Rewrite the lines below, substituting "horizontal axis" for every "x-axis" and keeping all other text unchanged. Leave the pictures out of your output.

※ ※ ※

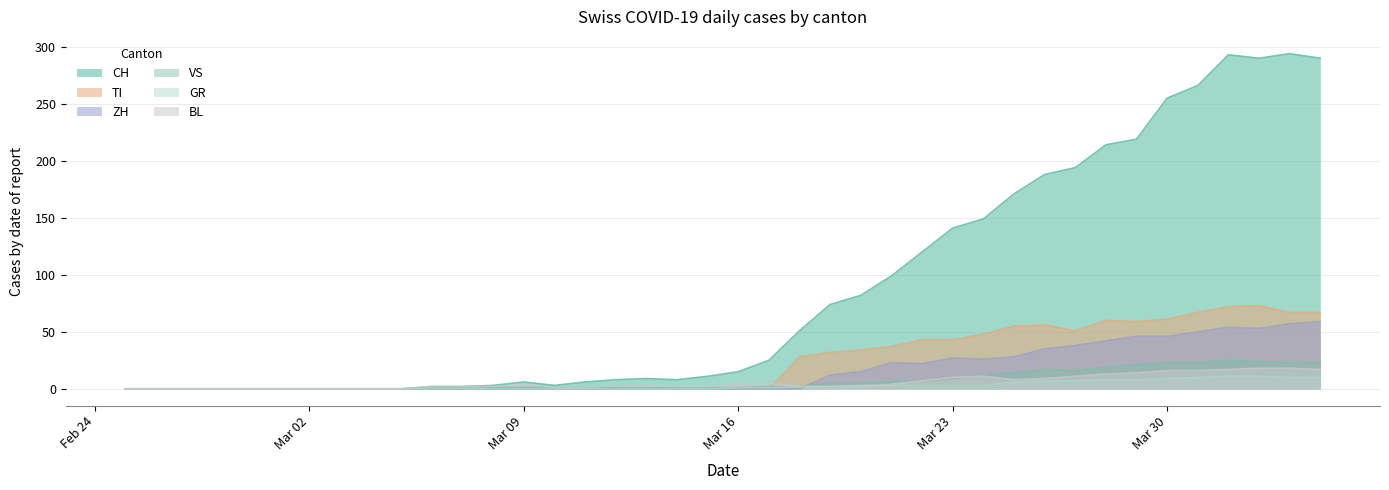

Is it true that CH equals 6 at Mar 09?

True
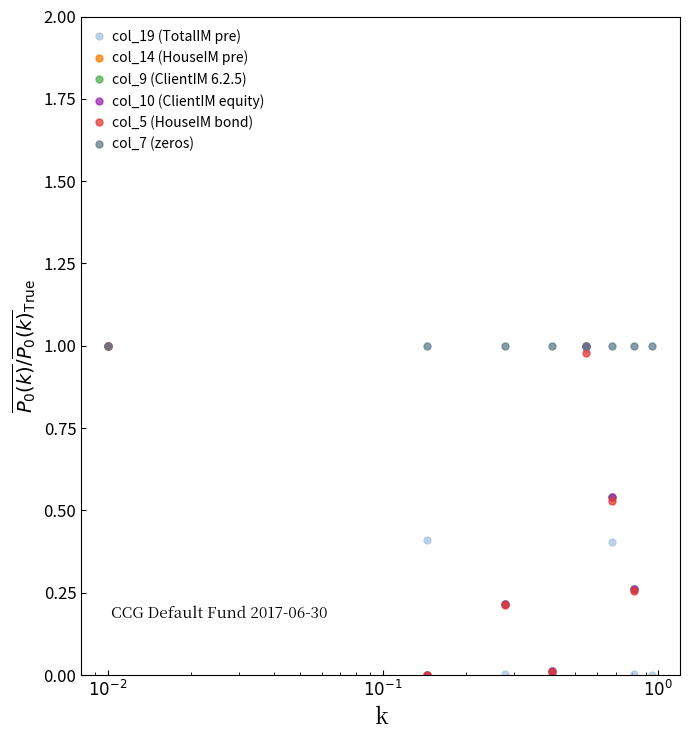

What is the value of the col_7 (zeros) point at the 6th from the left?

1.0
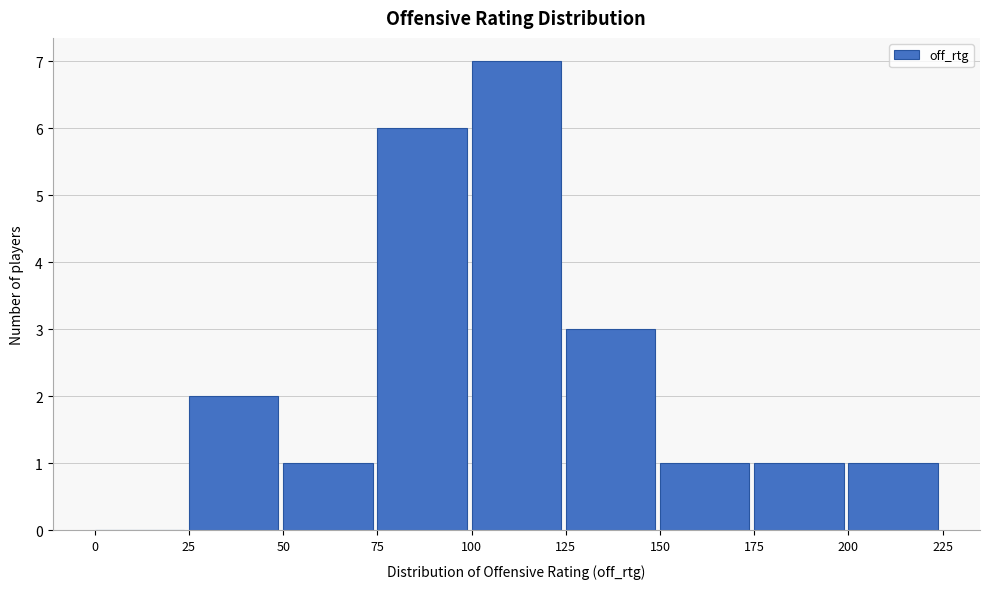

What is the height of the bar covering 50 to 75 on the x-axis? The values are not printed on the chart, so give them approximately, as read against the axis.

1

※ ※ ※

§ **Exercise solution**:
Is it true that CH equals 6 at Mar 09?

True

What is the value of the col_7 (zeros) point at the 6th from the left?

1.0

What is the height of the bar covering 50 to 75 on the horizontal axis? The values are not printed on the chart, so give them approximately, as read against the axis.

1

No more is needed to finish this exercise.